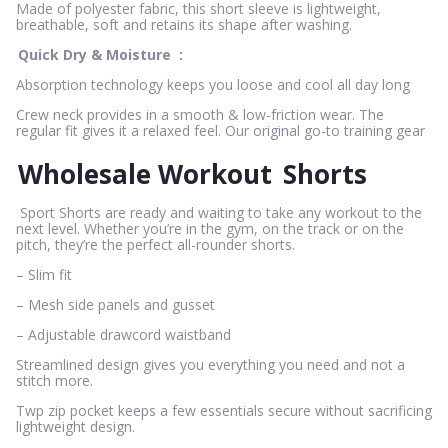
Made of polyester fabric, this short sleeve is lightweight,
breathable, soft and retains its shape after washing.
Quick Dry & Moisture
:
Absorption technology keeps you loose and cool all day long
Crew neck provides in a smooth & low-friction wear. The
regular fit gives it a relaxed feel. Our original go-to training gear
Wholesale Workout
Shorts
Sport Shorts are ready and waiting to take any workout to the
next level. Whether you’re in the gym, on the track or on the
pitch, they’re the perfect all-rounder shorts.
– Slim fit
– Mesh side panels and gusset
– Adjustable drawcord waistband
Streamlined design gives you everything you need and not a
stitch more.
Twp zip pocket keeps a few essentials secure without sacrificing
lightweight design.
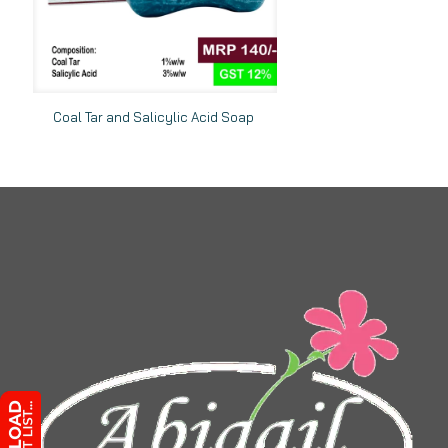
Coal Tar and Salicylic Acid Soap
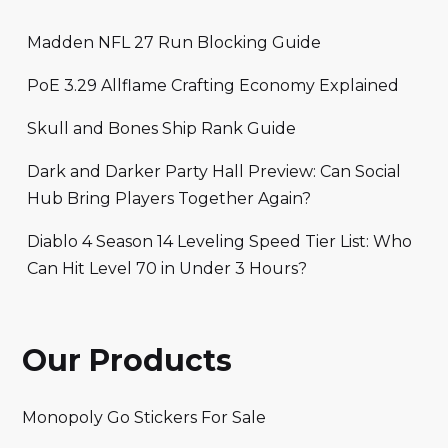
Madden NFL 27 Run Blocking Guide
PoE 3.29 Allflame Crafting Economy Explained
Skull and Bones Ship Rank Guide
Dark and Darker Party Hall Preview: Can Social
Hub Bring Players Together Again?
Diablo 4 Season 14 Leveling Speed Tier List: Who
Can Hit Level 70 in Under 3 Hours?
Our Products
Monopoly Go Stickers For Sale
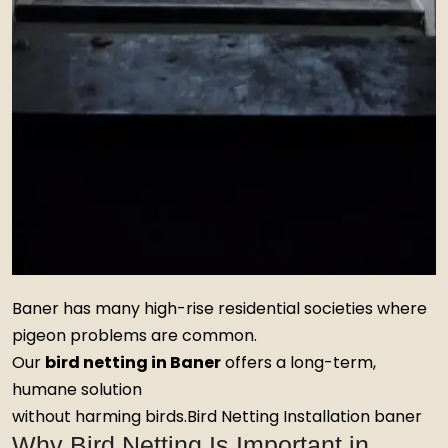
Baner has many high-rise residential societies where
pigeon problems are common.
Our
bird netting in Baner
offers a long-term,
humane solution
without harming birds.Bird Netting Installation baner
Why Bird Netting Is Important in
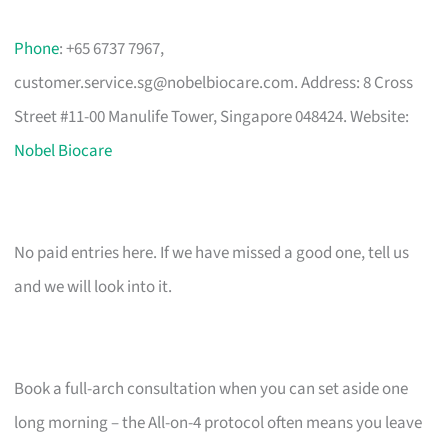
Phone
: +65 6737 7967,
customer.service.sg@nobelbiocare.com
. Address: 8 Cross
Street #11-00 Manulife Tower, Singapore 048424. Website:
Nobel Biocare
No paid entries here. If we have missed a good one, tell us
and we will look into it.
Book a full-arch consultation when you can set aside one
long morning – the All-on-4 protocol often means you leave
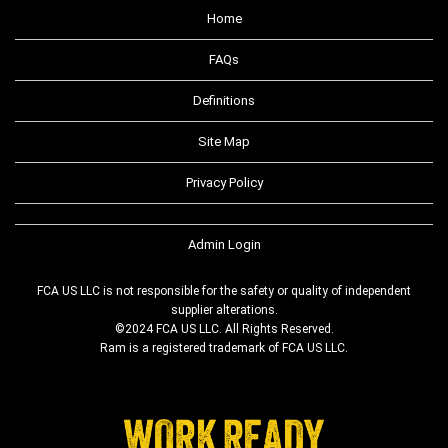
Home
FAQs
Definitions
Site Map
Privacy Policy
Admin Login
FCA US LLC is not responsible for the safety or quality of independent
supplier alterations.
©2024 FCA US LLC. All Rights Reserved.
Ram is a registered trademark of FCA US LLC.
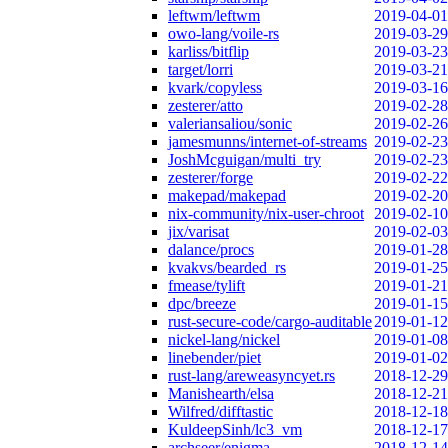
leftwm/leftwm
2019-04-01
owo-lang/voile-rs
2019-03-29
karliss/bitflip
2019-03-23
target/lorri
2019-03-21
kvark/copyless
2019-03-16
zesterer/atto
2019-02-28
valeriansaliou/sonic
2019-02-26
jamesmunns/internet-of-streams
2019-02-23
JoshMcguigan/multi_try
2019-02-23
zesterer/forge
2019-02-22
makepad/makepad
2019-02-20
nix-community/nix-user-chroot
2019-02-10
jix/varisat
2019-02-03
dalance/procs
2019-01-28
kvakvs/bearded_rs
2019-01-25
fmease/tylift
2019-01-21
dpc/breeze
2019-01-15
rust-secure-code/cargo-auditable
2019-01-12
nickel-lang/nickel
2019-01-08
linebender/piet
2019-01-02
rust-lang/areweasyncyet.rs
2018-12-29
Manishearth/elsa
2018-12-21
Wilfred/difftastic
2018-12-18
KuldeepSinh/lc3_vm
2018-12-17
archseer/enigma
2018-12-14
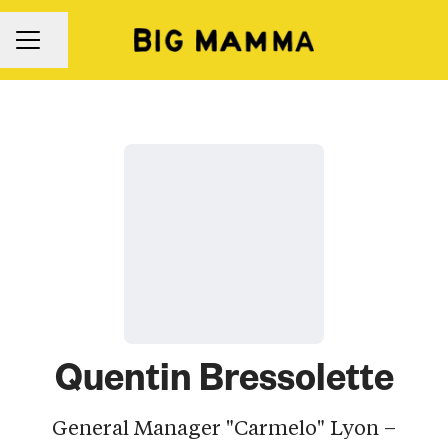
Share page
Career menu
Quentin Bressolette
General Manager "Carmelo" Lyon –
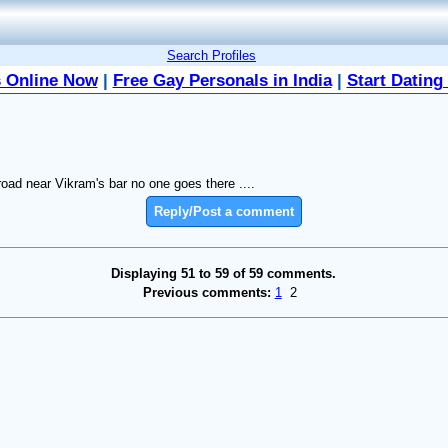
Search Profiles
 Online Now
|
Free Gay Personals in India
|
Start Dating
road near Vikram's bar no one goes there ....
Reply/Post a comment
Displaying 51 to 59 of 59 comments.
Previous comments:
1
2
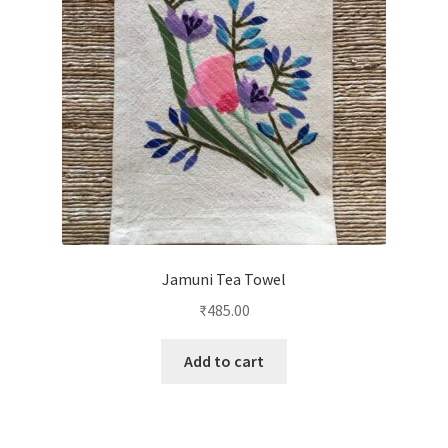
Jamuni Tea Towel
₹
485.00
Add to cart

What is being asked:
Write only the number of lines in the entries that contain the word "rust".

Result of the task:
2